Trecho do documento:
———
O rico, desconhecido e ameaçado Pampa
2005-12-12
Nos anos 60, em busca de uma alternativa para alimentar os rebanhos no rigoroso
inverno do Rio Grande do Sul, quando a produção das pastagens naturais diminui,
o governo estadual decidiu fazer testes com o capim Rhodes, trazendo sementes da
África. Sem qualquer tipo de estudo, parte do material importado seguiu para uma
estação experimental no município de Tupanciretã, no centro do estado. O
restante foi para a região de Uruguaiana, na fronteira com a Argentina. O que
não se sabia era que, misturado com essas primeiras sementes, estava um
problemático intruso: o capim annoni. A gramínea é hoje uma espécie invasora,
uma praga que infesta parcela significativa do Pampa no Rio Grande do Sul e de
várias outras regiões do País.
O capim acabou batizado desta forma graças a produtores rurais como Ernesto José
Annoni. Entusiasmado com a fácil proliferação e resistência da espécie, Annoni
plantou a gramínea estrangeira em suas terras em Sarandi. Também colheu, vendeu
e difundiu sementes em exposições. No entanto, pesquisas posteriores mostraram o
baixo valor do capim como alimento para o gado, que nem conseguia digeri-lo
totalmente. Em 1978, a comercialização de sementes foi proibida. Apesar disso, a
medida se mostrou tardia, pois cerca de 20 mil hectares já haviam sido invadidos.
———
Usando as informações:
• A. Diga se cada afirmação concorda com o trecho do documento, respondendo sim ou não e citando as palavras do texto que decidem a questão: (i) as sementes de capim Rhodes foram trazidas da África; (ii) a comercialização de sementes foi proibida em 1968; (iii) o gado conseguia digerir totalmente o capim annoni.
• B. Liste todas as ações que o trecho do documento atribui a Ernesto José Annoni em relação à gramínea e às suas sementes.
• C. Devolva, copiado fielmente do trecho do documento, tudo o que vai de "O capim acabou" até "haviam sido invadidos.".
Responda usando somente o trecho do documento.

Amostra de dados:
———
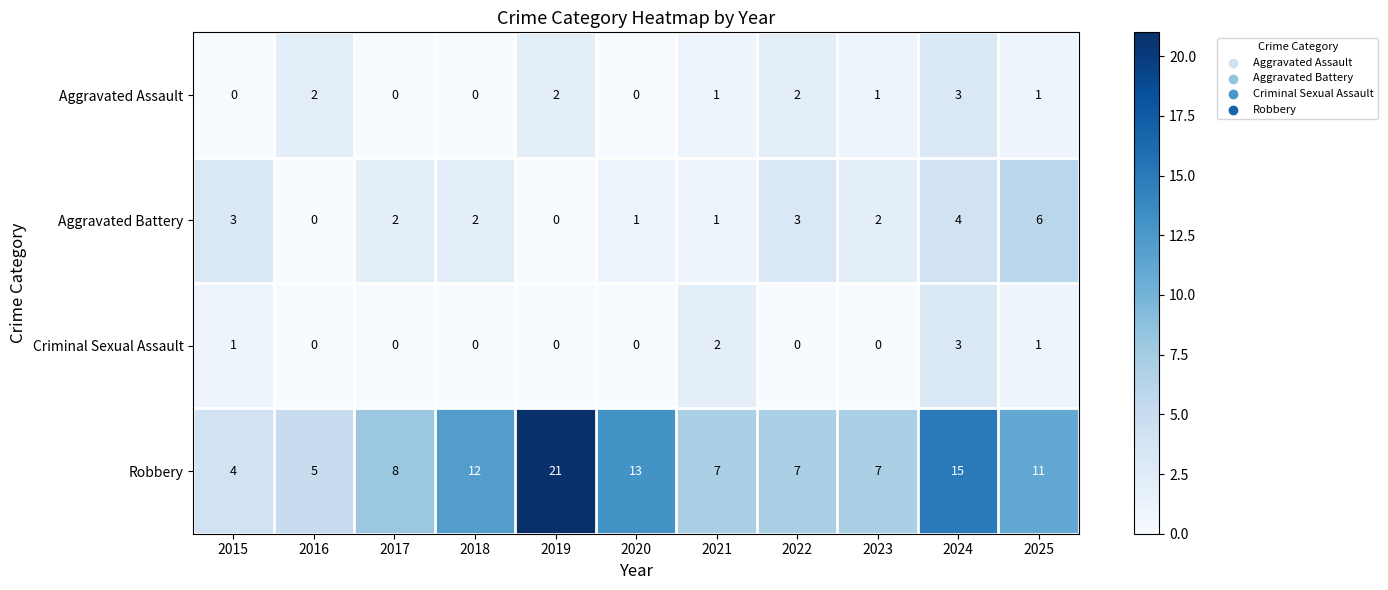

At which label is Robbery closest to 12?

2018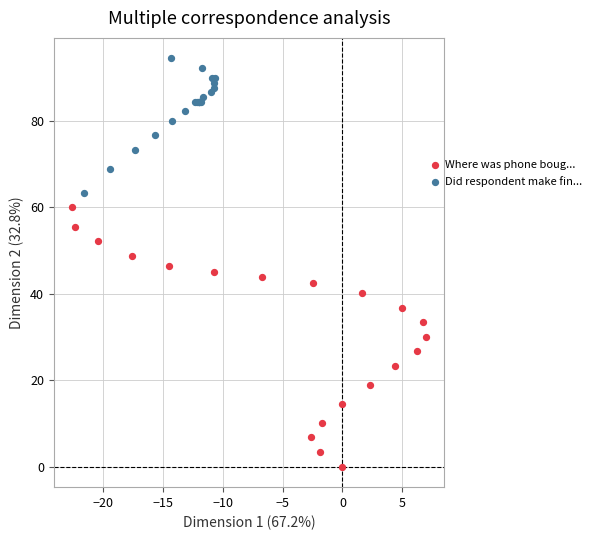

Which series has the largest Y range (max minus min)?

Where was phone boug...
———
Suas respostas escritas:
• A.
(i) Sim: "trazendo sementes da África".
(ii) Não: "Em 1978, a comercialização de sementes foi proibida."
(iii) Não: "que nem conseguia digeri-lo totalmente".

• B. Plantou a gramínea estrangeira em suas terras em Sarandi; colheu sementes; vendeu sementes; difundiu sementes em exposições.

• C.
O capim acabou batizado desta forma graças a produtores rurais como Ernesto José
Annoni. Entusiasmado com a fácil proliferação e resistência da espécie, Annoni
plantou a gramínea estrangeira em suas terras em Sarandi. Também colheu, vendeu
e difundiu sementes em exposições. No entanto, pesquisas posteriores mostraram o
baixo valor do capim como alimento para o gado, que nem conseguia digeri-lo
totalmente. Em 1978, a comercialização de sementes foi proibida. Apesar disso, a
medida se mostrou tardia, pois cerca de 20 mil hectares já haviam sido invadidos.